**The request:**
Answer these questions about the forum thread on frost thermostats.
1. What voltage does the thread say a battery cannot produce when it gets really cold?
2. What easy solution does the thread give for the pontoon tripping out?
3. What share of the saturated air does the thread attribute to breath?

**Passage to read:**
==============================
Which frost thermostat

try to avoid anything with a battery in, when it gets really cold the battery will not be able to produce 1.5V and the thermostat will reset and not work.

Its a bit of extra trouble but you really need to wire one of these in. http://www.ebay.co.uk/itm/10-AMP-AN...arden_Hearing_Cooling_Air&hash=item2c6185fffd
which isnt affected by power loss.


And yes I realise in theory it shouldnt ever get as cold as that but it will do as soon as the temp drops all the stinkers and live aboards demand power and the whole pontoon trips out, the night watchman will have the job to sort it out while getting his danglies frozen off !
Easy solution is to unplug all the boats without anyone on and leave the live aboards to plug them back in the morning.

Personally I believe you need to antifreeze the engine and leave the saloon cold but dehumidified.
Warm saloon will allow mould to flourish.
 
So where does all this murderous saturated air come from? I reckon 90% of it is from your breath and then it only appears on cold days. My theory is that without humans on board the humidity is of no consequence. Just a thought.

Apologies for the thread drift.
 
So where does all this murderous saturated air come from? I reckon 90% of it is from your breath and then it only appears on cold days. My theory is that without humans on board the humidity is of no consequence. Just a thought.

Apologies for the thread drift.

I dont think it is thread drift, good point and is what I tried to point out.


Cold glass window.

Warm heated saloon.

condensates like a bottle of Moet (sports boat owners read as can of beer).

drips onto curtains/sofa bedding.

Dehumidifier takes the moister out , doesnt work when really cold but that doesnt matter as its dry and cold.
==============================
**Recorded information:**
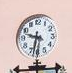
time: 9:32
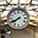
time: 7:40
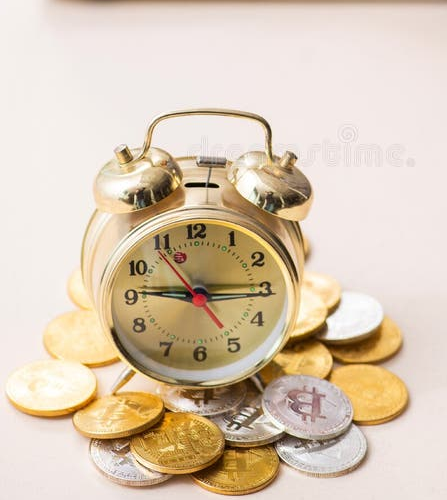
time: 9:15
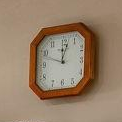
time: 12:02
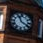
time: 11:19
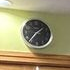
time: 1:36
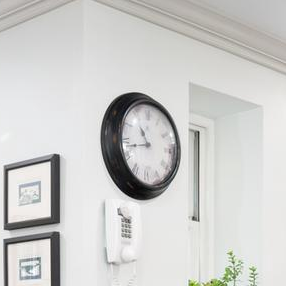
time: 10:42
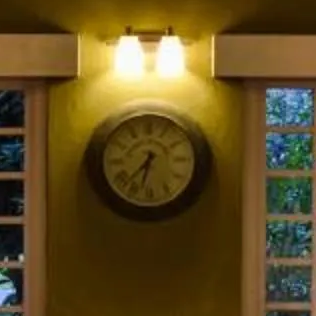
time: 6:36
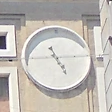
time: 4:44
==============================
**Expected answer:**
1. 1.5V.
2. Unplug all the boats with no one aboard, and let the live-aboards plug them back in the morning.
3. 90%.